Who Our Friends Are
I walk into Charlie’s after school program to pick him up at least three times a week. I pass a woman who regularly rushes back to her car, kids in tow, muttering something sarcastic and horribly inappropriate about how “great” it is to have to see her kids which I find odd (dummy, why did you have kids?) but utterly beside the point.
Sometimes Charlie is playing alone on the playground, other times he’s doing arts & crafts with the other kids. There are a few who have grown fond of his company, and though he doesn’t always reciprocate “goodbye” he’s always met with a chorus of kids telling him goodbye as he beams toward me, his heavy backpack bobbing on his back.
We drive home listening to Bruno Mars while Charlie sings along to the chorus and occasionally I can get him to engage in a round of “who did you play with today” in which he recalls a few names that have become a common cast over the last year.
Today is Valentine’s Day, which means I spent yesterday in the throws of unemployment assembling goody gift bags for his classmates because between job searching and dicking around on my guitar there isn’t much to do at a stage in my life where I in fact have no life, but again beside the point.
I didn’t want to exclude any of his friends, so while he was painting with his new therapist I took the opportunity to ask her to give me a list of the friends he hangs out with when she’s supporting his after school activities. It was a practical question but also a test — has she connected with him well enough to know his friends?
She responded “he doesn’t have any friends”. Point blank.
We can unpack all that is shitty about saying a kid doesn’t have any friends whilst sitting beside them painting Valentine hearts and how that probably made Charlie feel bad. Personally, it was one of those autism parent moments that feels like having your soul suddenly steeped in ice water, but again utterly beside the point.

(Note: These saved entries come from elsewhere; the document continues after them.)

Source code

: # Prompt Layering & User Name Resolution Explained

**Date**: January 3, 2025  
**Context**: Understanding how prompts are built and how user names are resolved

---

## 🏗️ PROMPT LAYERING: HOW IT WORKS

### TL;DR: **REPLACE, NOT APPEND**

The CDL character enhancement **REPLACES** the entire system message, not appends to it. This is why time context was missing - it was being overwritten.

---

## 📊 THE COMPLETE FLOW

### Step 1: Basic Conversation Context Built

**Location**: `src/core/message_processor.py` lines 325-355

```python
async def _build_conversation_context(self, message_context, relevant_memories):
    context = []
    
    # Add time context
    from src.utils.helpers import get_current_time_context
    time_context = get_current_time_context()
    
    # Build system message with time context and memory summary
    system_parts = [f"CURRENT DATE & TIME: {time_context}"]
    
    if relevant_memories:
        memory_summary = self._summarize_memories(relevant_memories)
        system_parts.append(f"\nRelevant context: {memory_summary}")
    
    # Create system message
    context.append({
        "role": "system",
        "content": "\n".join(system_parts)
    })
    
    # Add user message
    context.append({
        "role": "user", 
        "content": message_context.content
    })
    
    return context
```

It is a factually untrue statement, and I wonder if the pervasive myth of the “socially averse autist” has become self-fulfilling stigma when we expect human engagement as needing to be a certain way to achieve a certain result. I have hundreds of friends via social media whose acquaintance exists as vessels of status passing in a digital night. Others I talk to every day. But it got me thinking…
Do I know who my friends are? Does anyone? Mostly “friendship” is a loose term applied to guesswork. Often accurate, but occasionally one in which you find yourself not invited to a wedding or some other special event and it hits you that you were wrong about what you thought you “had” with another person. Other times you go a decade without seeing someone then pick up exactly where you left off.
Charlie has children he knows. They do things together presumably because they enjoy each other’s company in some capacity. I suppose they share things, be it secrets or moments or the need to waste away an afternoon in an after school program while their parents work shitty jobs (or don’t lol), but why does the fact that the child doesn’t always say goodbye, doesn’t always appear engaged, and doesn’t always turn all that friendship input into some output we expect negate the ability for somebody to observe a child and think “he must have nobody that likes him”?
I won’t begrudge the therapist, who is very young, very new, and quite frankly looked like a deer in headlights when I asked the question. Allies make mistakes often times not knowing that they did. But I’ve talked a lot in this blog about the concept of “the maze” of understanding autism and what I’ve concluded is the only way to get to the center is to ask questions that challenge your basic assumptions of the way things are. Does Charlie have friends isn’t the question. But do you know who your friends are?
I find it possible that whatever Charlie may or may not believe he “has” in friendships is likely as accurate or not as anything we would perceive for ourselves and those we consider friends.